D'un côté, la scénographie est top, l'expo pas trop longue et agréable à parcourir, avec pleins de supports différents. De l'autre... Ça fonce droit dans les clichés tout de même ! Les extraits choisis tournent tous autour de danses, chants et d'amour, ce qui est la vision 100% occidentale de ce ciné-là alors qu'il y a largement plus (de l'horreur, du thriller, du western... Même l'extrait de Sholay, pur film d'action, est une scène de romance).
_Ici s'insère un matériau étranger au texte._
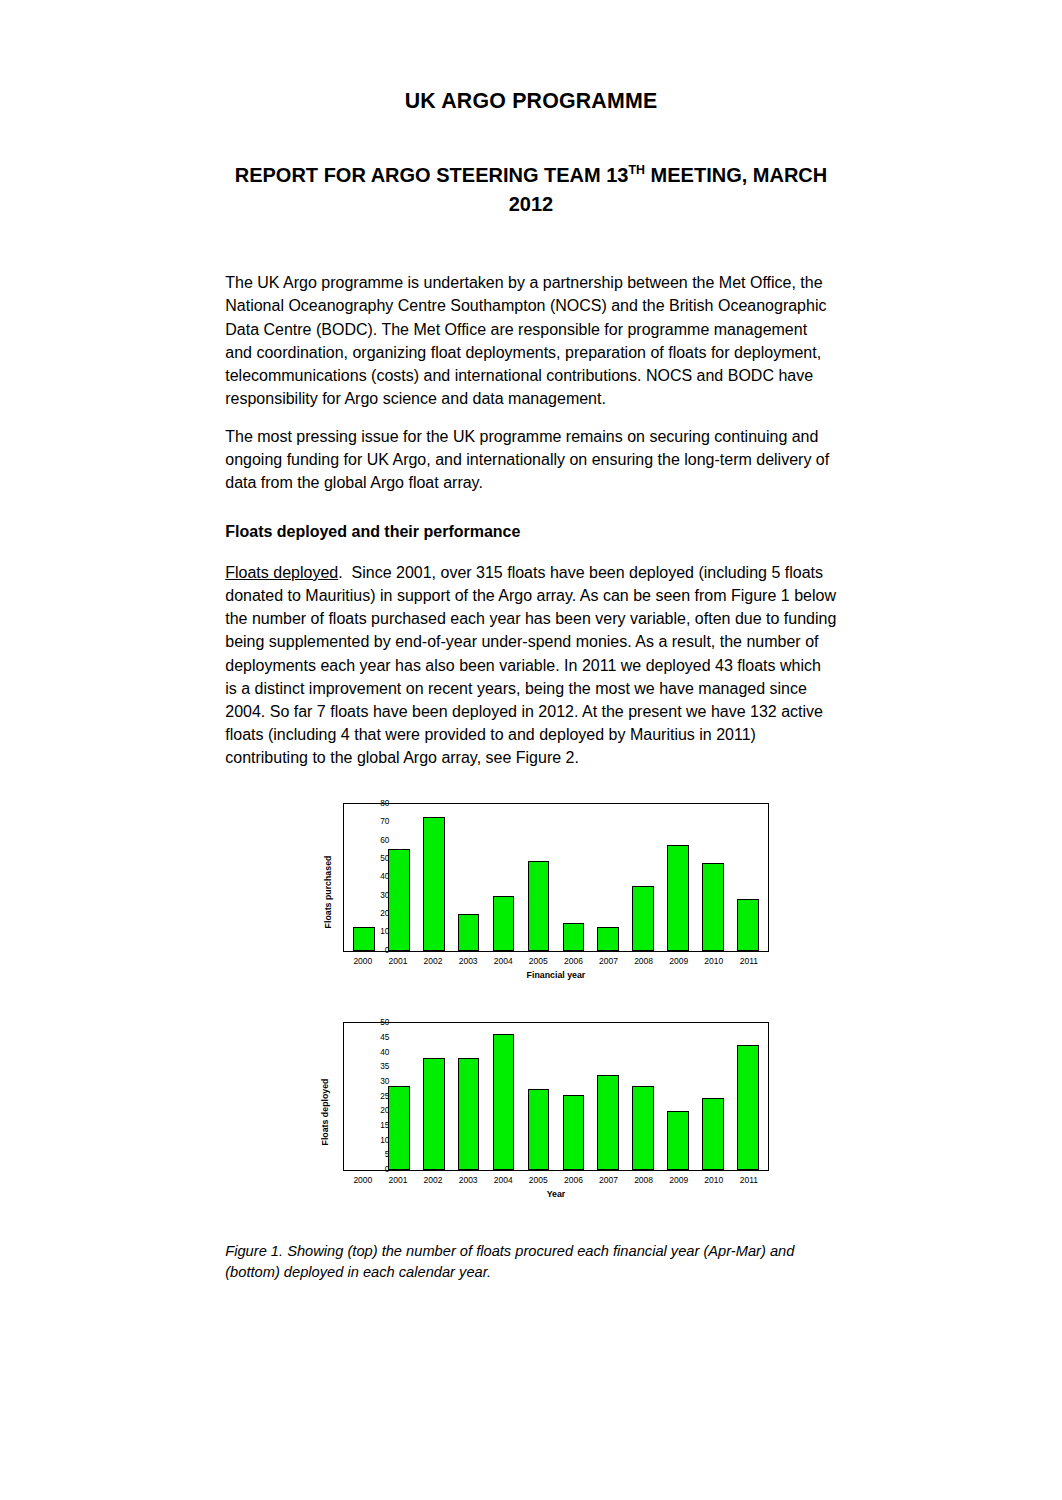UK ARGO PROGRAMME
REPORT FOR ARGO STEERING TEAM 13TH MEETING, MARCH 2012
The UK Argo programme is undertaken by a partnership between the Met Office, the National Oceanography Centre Southampton (NOCS) and the British Oceanographic Data Centre (BODC). The Met Office are responsible for programme management and coordination, organizing float deployments, preparation of floats for deployment, telecommunications (costs) and international contributions. NOCS and BODC have responsibility for Argo science and data management.
The most pressing issue for the UK programme remains on securing continuing and ongoing funding for UK Argo, and internationally on ensuring the long-term delivery of data from the global Argo float array.
Floats deployed and their performance
Floats deployed. Since 2001, over 315 floats have been deployed (including 5 floats donated to Mauritius) in support of the Argo array. As can be seen from Figure 1 below the number of floats purchased each year has been very variable, often due to funding being supplemented by end-of-year under-spend monies. As a result, the number of deployments each year has also been variable. In 2011 we deployed 43 floats which is a distinct improvement on recent years, being the most we have managed since 2004. So far 7 floats have been deployed in 2012. At the present we have 132 active floats (including 4 that were provided to and deployed by Mauritius in 2011) contributing to the global Argo array, see Figure 2.
Floats purchased
80 70 60 50 40 30 20 10 0
200020012002200320042005200620072008200920102011
Financial year
Floats deployed
50 45 40 35 30 25 20 15 10 5 0
200020012002200320042005200620072008200920102011
Year
Figure 1. Showing (top) the number of floats procured each financial year (Apr-Mar) and (bottom) deployed in each calendar year.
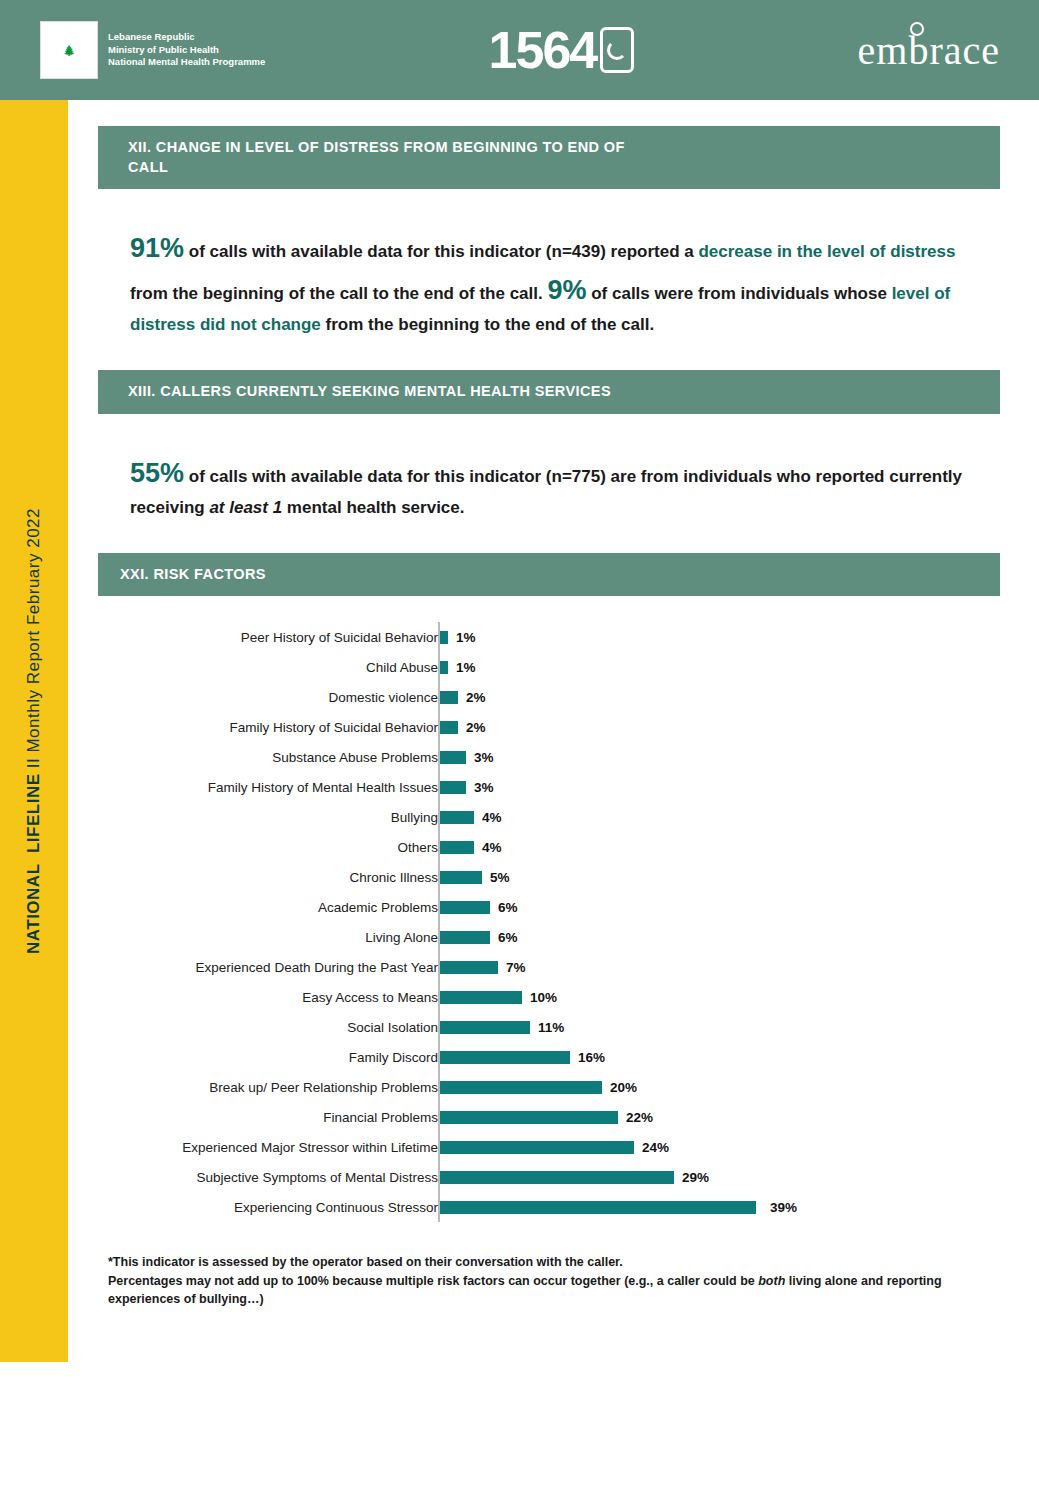🌲
Lebanese Republic
Ministry of Public Health
National Mental Health Programme
1564
embrace
NATIONAL LIFELINE II Monthly Report February 2022
XII. CHANGE IN LEVEL OF DISTRESS FROM BEGINNING TO END OF
CALL
91% of calls with available data for this indicator (n=439) reported a decrease in the level of distress from the beginning of the call to the end of the call. 9% of calls were from individuals whose level of distress did not change from the beginning to the end of the call.
XIII. CALLERS CURRENTLY SEEKING MENTAL HEALTH SERVICES
55% of calls with available data for this indicator (n=775) are from individuals who reported currently receiving at least 1 mental health service.
XXI. RISK FACTORS
| Peer History of Suicidal Behavior | | 1% |
| Child Abuse | | 1% |
| Domestic violence | | 2% |
| Family History of Suicidal Behavior | | 2% |
| Substance Abuse Problems | | 3% |
| Family History of Mental Health Issues | | 3% |
| Bullying | | 4% |
| Others | | 4% |
| Chronic Illness | | 5% |
| Academic Problems | | 6% |
| Living Alone | | 6% |
| Experienced Death During the Past Year | | 7% |
| Easy Access to Means | | 10% |
| Social Isolation | | 11% |
| Family Discord | | 16% |
| Break up/ Peer Relationship Problems | | 20% |
| Financial Problems | | 22% |
| Experienced Major Stressor within Lifetime | | 24% |
| Subjective Symptoms of Mental Distress | | 29% |
| Experiencing Continuous Stressor | | 39% |
*This indicator is assessed by the operator based on their conversation with the caller.
Percentages may not add up to 100% because multiple risk factors can occur together (e.g., a caller could be both living alone and reporting experiences of bullying…)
Et la frontière Bollywood/cinéma indien est très floue car il y a beaucoup d'oeuvres qui ne relèvent pas du cinéma hindi (bollywood), mélangées sans avertissement dans l'ensemble (des films tamouls, marathi, bengali...).
Ça fait plaisir d'avoir une expo sur une industrie du cinéma largement boudée par le public français mais elle est pleine de défauts : pourquoi s'arrêter à 2010 alors que la dernière décennie est un tournant très important (films féministes, films anti-gouvernement, films de propagande) ? Comme dit dans l'article, où sont les femmes (des nouvelles productrices/réalisatrices à la figure de l'héroïne qui a beaucoup fluctué sur 100 ans) ? Où est la politique (ultra présente depuis les débuts de ce cinéma) ? Où est Fearless Nadia, LA grande icône des années 20-30 ?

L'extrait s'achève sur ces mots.